WHAT NEEDS TO BE DONE -> Using the records below, locate all lines containing "phone" and return them.

DATA TO EXAMINE ->
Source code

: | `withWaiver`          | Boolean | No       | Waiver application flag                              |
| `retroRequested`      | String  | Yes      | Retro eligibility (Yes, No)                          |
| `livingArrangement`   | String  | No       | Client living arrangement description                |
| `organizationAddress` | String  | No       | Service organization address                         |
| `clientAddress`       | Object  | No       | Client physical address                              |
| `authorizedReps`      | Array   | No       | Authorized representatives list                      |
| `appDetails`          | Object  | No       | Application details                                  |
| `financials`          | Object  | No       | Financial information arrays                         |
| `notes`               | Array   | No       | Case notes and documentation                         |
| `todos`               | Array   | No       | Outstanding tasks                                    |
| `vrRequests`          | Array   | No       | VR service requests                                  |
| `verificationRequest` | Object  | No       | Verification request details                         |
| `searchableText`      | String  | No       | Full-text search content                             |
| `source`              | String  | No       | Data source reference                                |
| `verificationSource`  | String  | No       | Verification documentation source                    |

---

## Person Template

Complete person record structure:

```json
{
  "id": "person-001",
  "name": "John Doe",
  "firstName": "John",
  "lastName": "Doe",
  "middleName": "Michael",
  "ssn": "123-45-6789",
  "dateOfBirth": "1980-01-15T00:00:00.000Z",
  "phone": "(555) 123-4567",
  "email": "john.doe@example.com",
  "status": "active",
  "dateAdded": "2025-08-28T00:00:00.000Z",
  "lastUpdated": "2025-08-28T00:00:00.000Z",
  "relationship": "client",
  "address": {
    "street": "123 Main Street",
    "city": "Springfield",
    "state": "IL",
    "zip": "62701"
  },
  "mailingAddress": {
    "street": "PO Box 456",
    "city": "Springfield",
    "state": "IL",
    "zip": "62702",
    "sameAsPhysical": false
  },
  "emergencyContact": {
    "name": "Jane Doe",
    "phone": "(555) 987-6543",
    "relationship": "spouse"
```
==
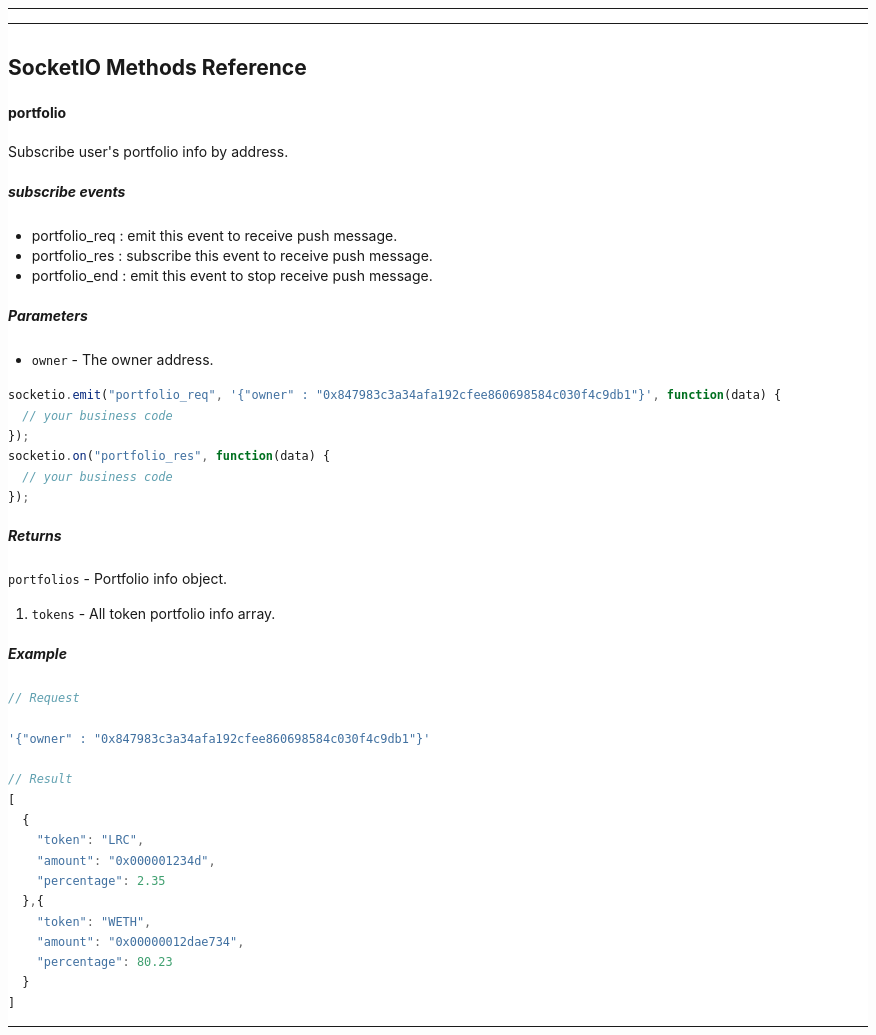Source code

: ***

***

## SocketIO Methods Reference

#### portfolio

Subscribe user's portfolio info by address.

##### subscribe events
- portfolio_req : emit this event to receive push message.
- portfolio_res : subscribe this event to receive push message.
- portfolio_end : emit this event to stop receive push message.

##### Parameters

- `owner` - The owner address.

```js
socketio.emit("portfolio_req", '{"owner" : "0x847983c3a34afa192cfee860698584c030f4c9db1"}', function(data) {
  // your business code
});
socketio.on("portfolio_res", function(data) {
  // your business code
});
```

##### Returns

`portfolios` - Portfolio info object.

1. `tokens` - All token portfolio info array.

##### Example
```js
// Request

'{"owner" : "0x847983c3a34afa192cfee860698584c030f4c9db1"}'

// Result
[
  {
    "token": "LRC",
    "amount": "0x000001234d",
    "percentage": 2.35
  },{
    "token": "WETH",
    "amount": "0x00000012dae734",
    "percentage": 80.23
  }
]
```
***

EXERCISE OUTPUT ->
  "phone": "(555) 123-4567",
    "phone": "(555) 987-6543",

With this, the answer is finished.